YOUR GOAL: With the images omitted, return all of the entries exactly as they stand.

----------

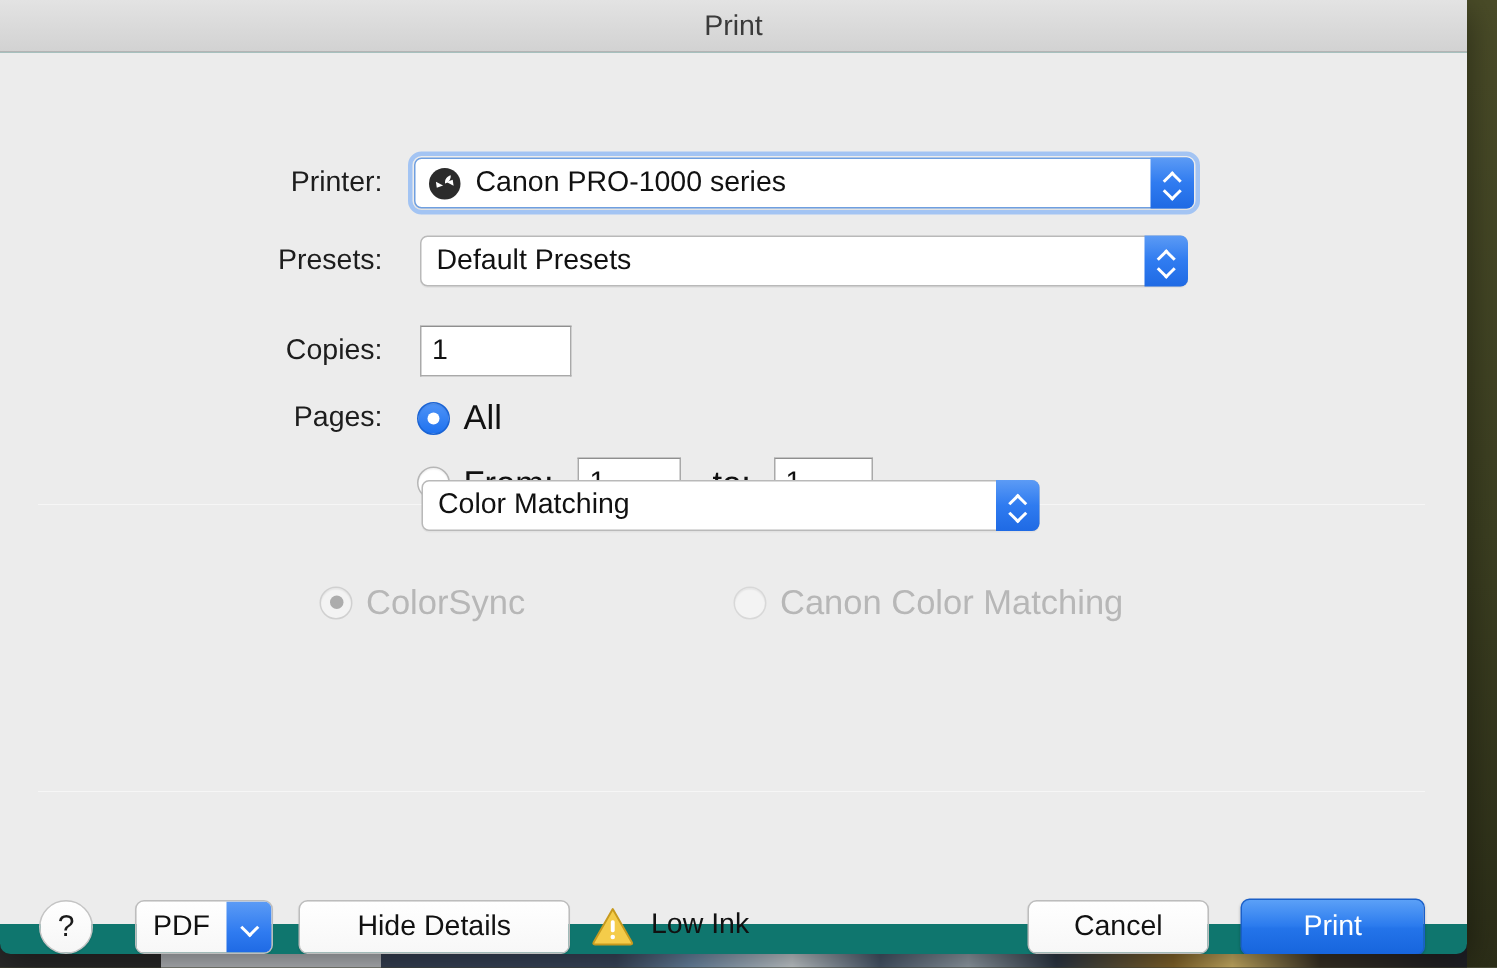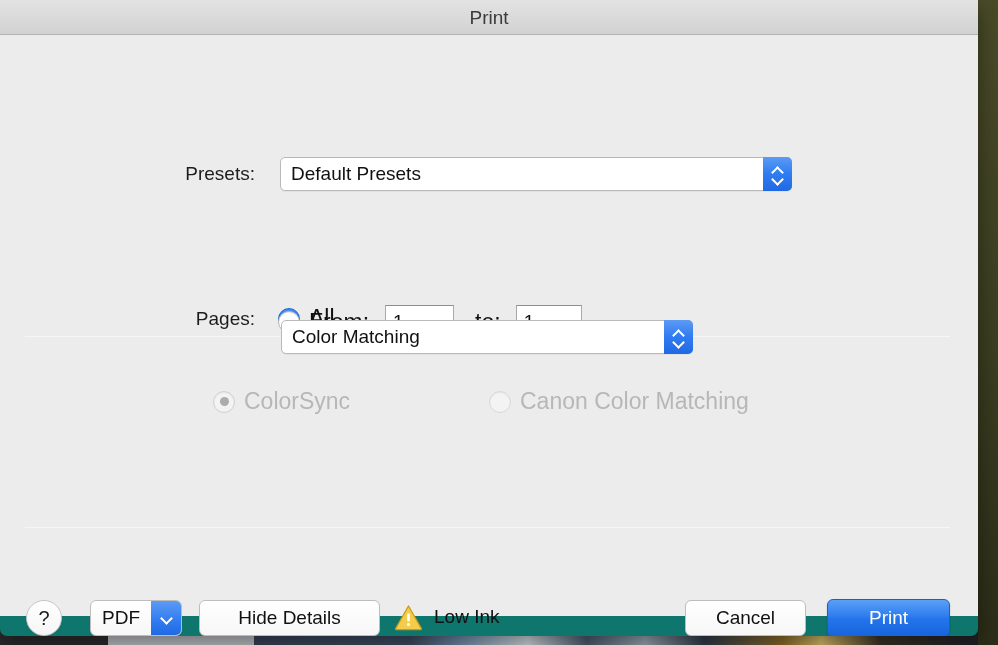"Printer:" div.row { html: none -> <div> <div>Printer:</div> <div> <span> <svg> <path></path> <path></path> <path></path> </svg> </span> <span>Canon PRO-1000 series</span> <span> <span></span> <span></span> </span> </div> </div> }
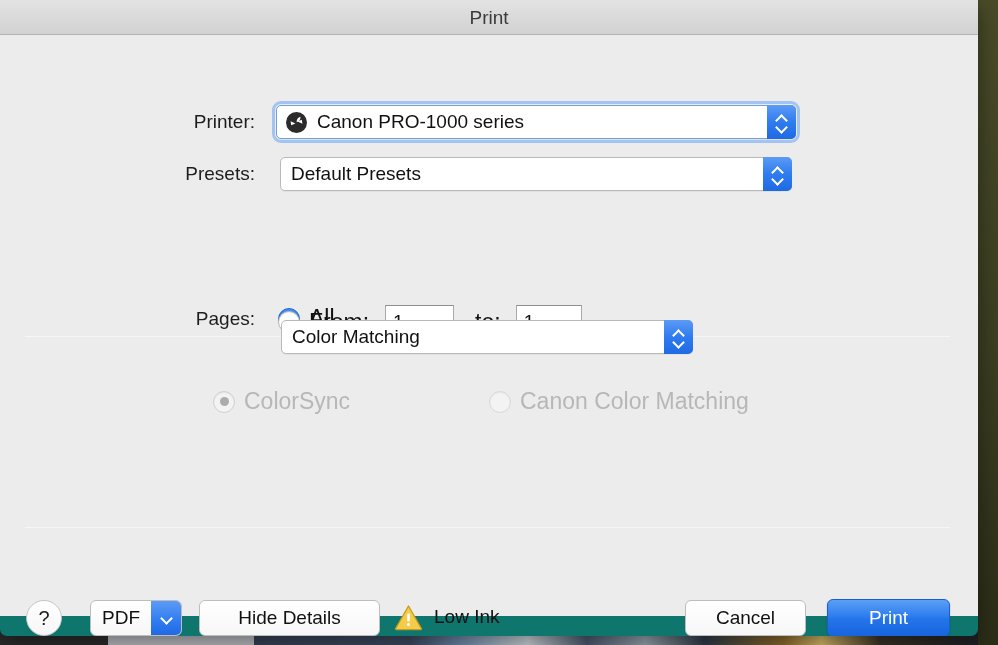"Copies:" div.row { html: none -> <div> <div>Copies:</div> <div>1</div> </div> }
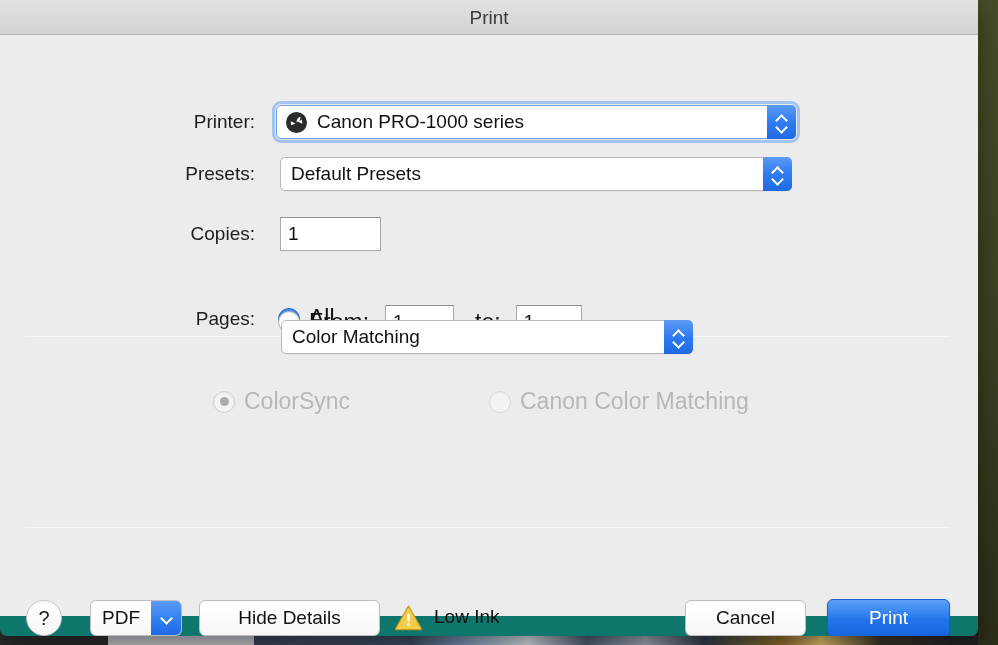"Pages:" div.row { margin-top: 40px -> none }
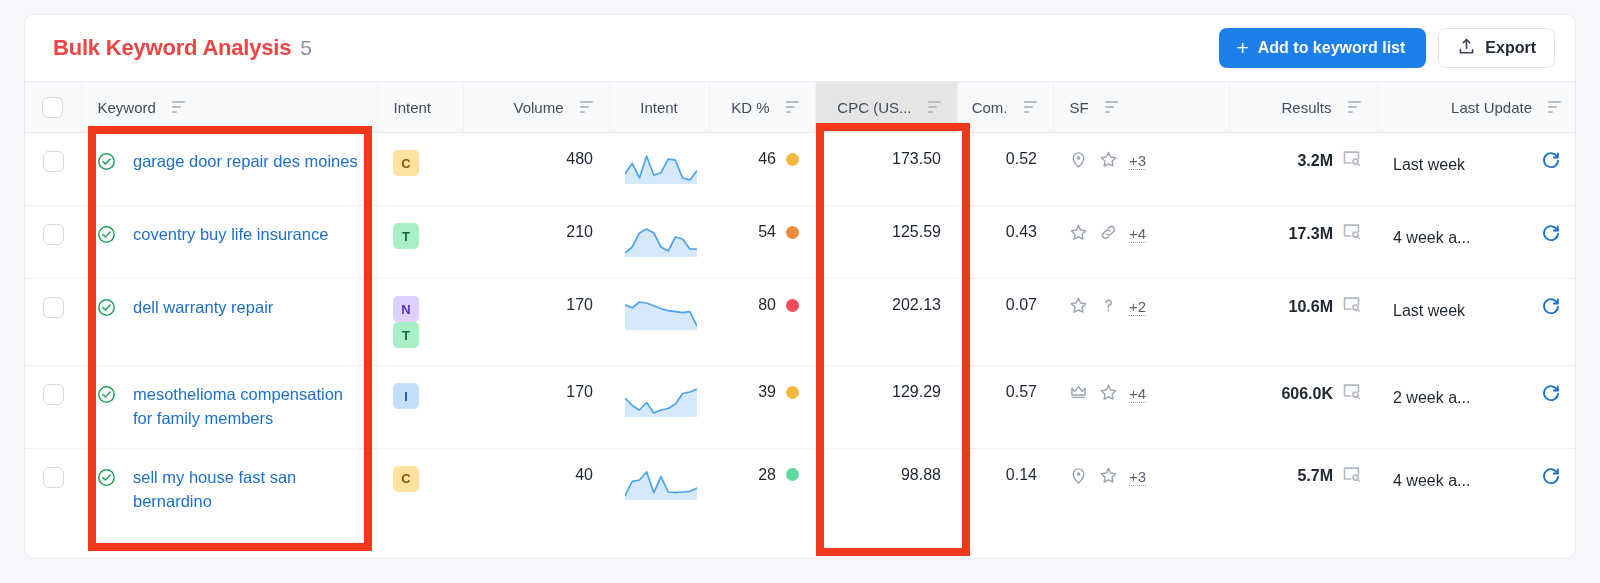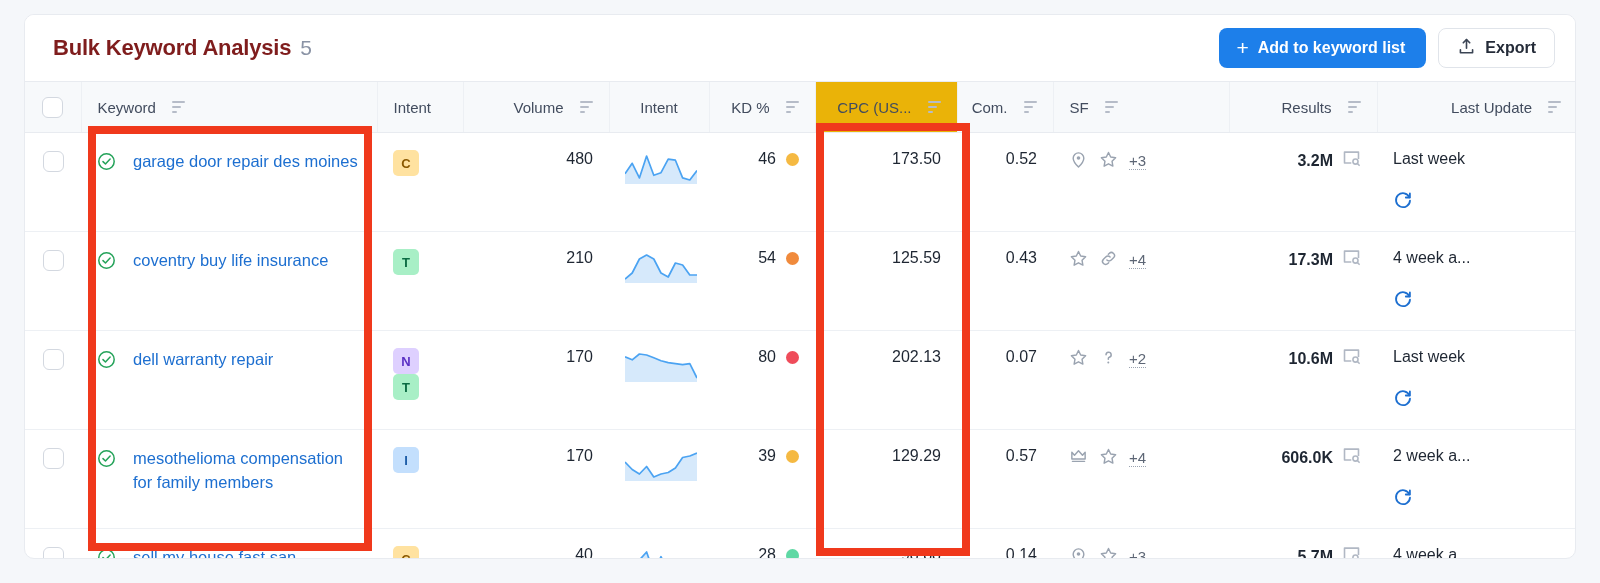"Bulk Keyword Analysis" .title { color: #7f1d1d -> #ef4444 }
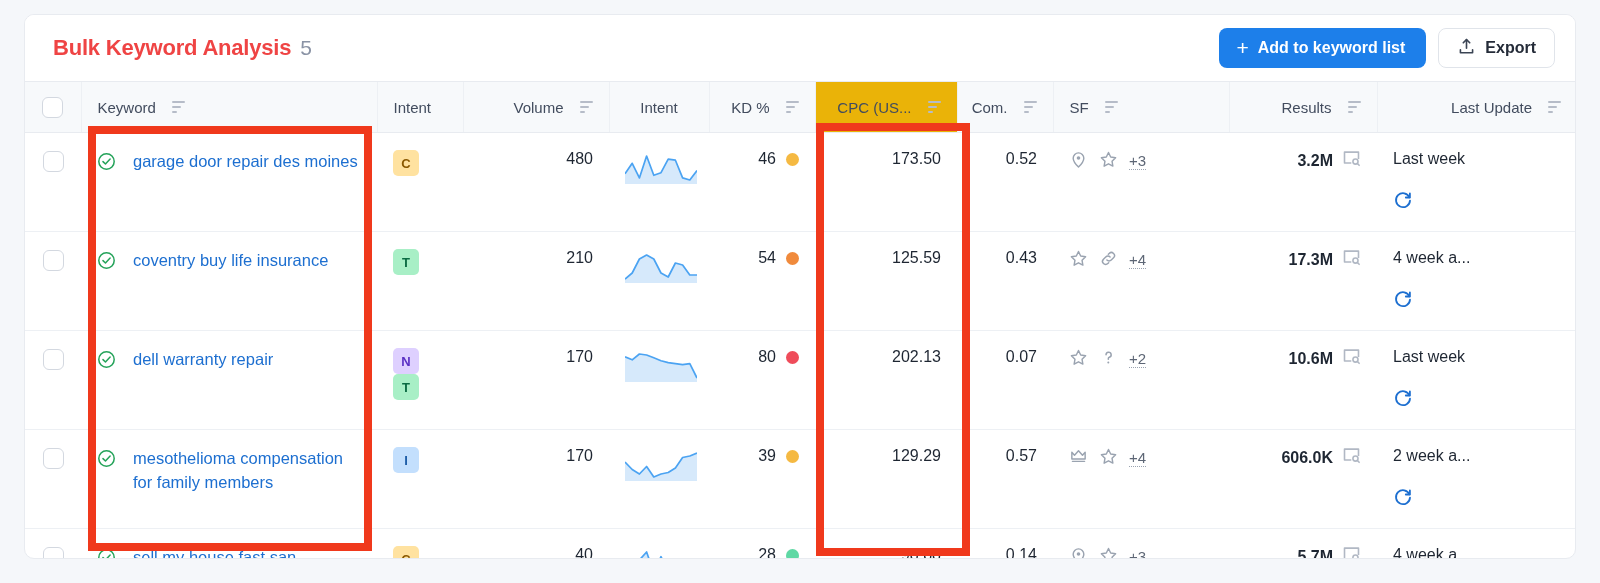"CPC (US..." thead th.sel { background: #eab308 -> #e5e5e5 }
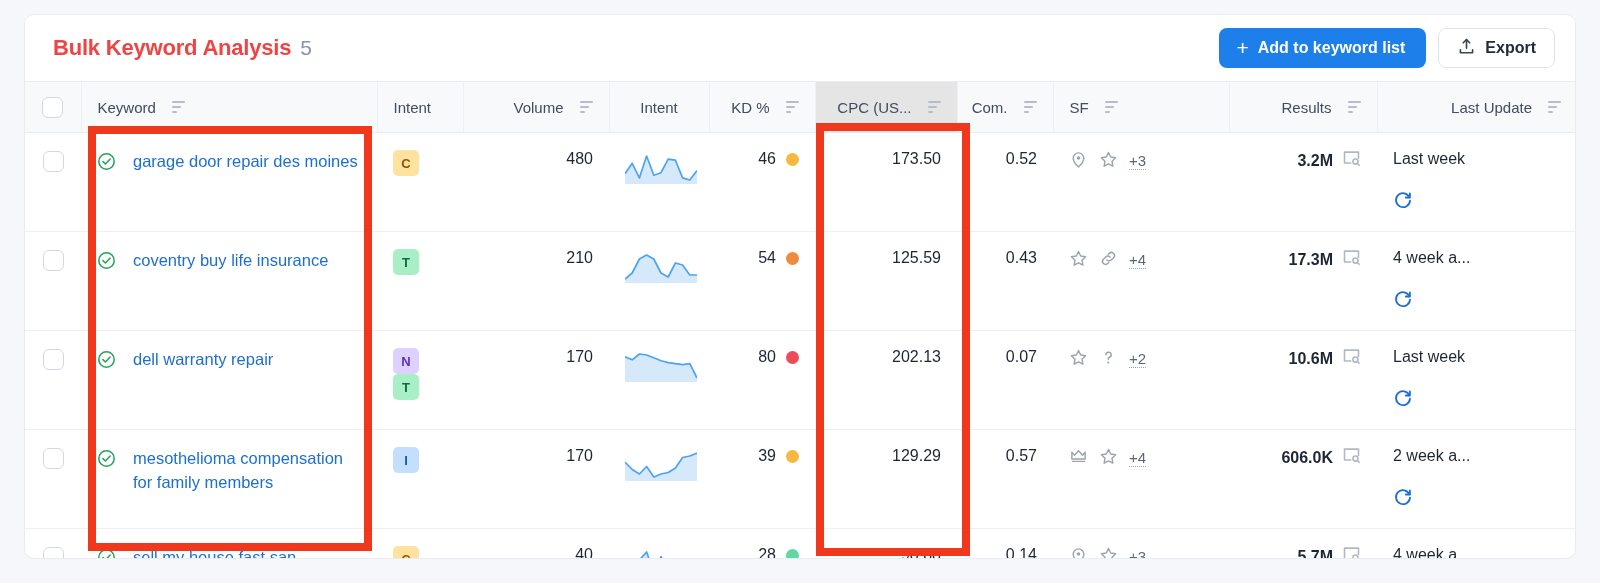"Last week" .lu { align-items: flex-start -> flex-end; flex-direction: column -> none; gap: 22px -> 10px }
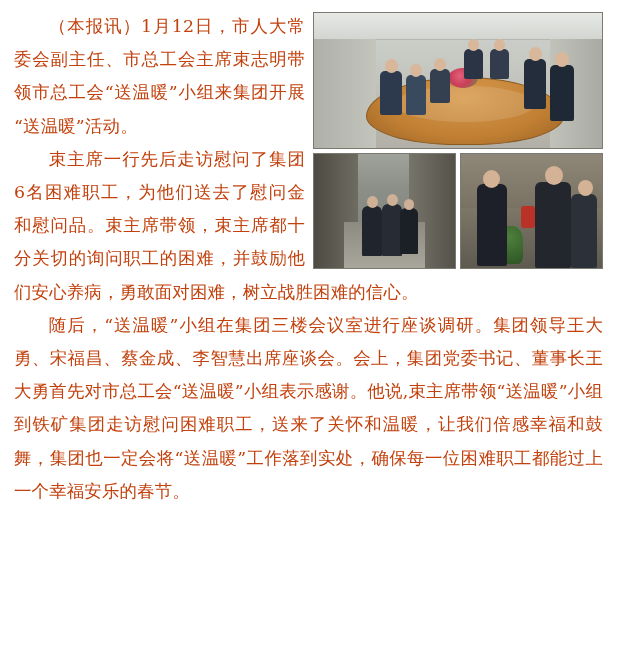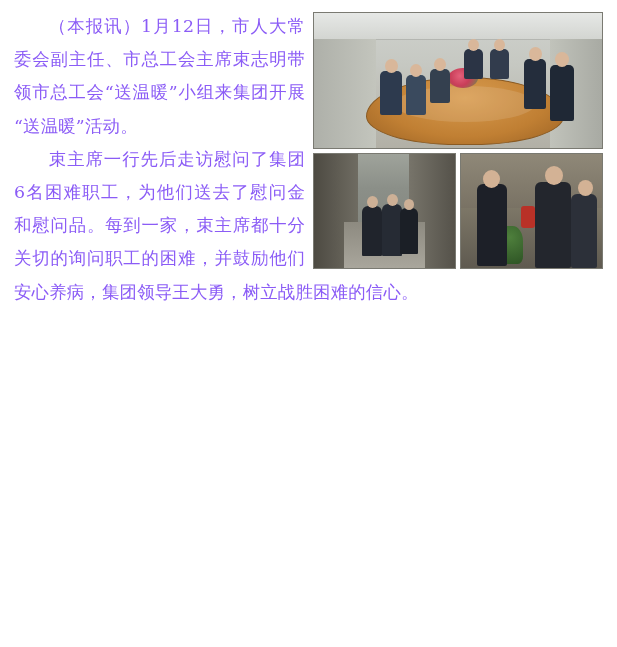"（本报讯）1月12日，市人大常委会副主任、市总工会主席束志明带领市总工会“送温暖" .article { color: #8b5cf6 -> #c2410c }
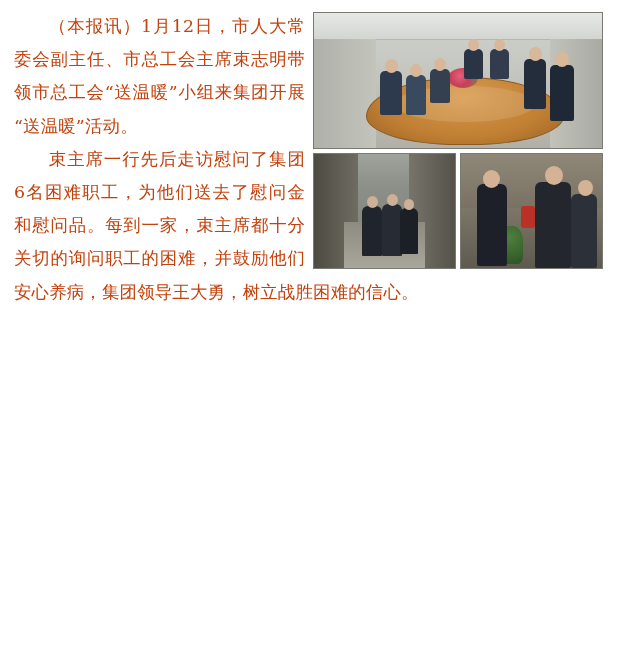"束主席一行先后走访慰问了集团6名困难职工，为他们送去了慰问金和慰问品。每到一家，" p.para { text: 每到一家，束主席都十分关切的询问职工的困难，并鼓励他们安心养病，集团领导王大勇 -> 束主席带领，束主席都十分关切的询问职工的困难，并鼓励他们安心养病，勇敢面对困难 }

----------

ANSWER TO THIS TASK:
"Printer:" div.row { html: none -> <div> <div>Printer:</div> <div> <span> <svg> <path></path> <path></path> <path></path> </svg> </span> <span>Canon PRO-1000 series</span> <span> <span></span> <span></span> </span> </div> </div> }
"Copies:" div.row { html: none -> <div> <div>Copies:</div> <div>1</div> </div> }
"Pages:" div.row { margin-top: 40px -> none }
"Bulk Keyword Analysis" .title { color: #7f1d1d -> #ef4444 }
"CPC (US..." thead th.sel { background: #eab308 -> #e5e5e5 }
"Last week" .lu { align-items: flex-start -> flex-end; flex-direction: column -> none; gap: 22px -> 10px }
"（本报讯）1月12日，市人大常委会副主任、市总工会主席束志明带领市总工会“送温暖" .article { color: #8b5cf6 -> #c2410c }
"束主席一行先后走访慰问了集团6名困难职工，为他们送去了慰问金和慰问品。每到一家，" p.para { text: 每到一家，束主席都十分关切的询问职工的困难，并鼓励他们安心养病，集团领导王大勇 -> 束主席带领，束主席都十分关切的询问职工的困难，并鼓励他们安心养病，勇敢面对困难 }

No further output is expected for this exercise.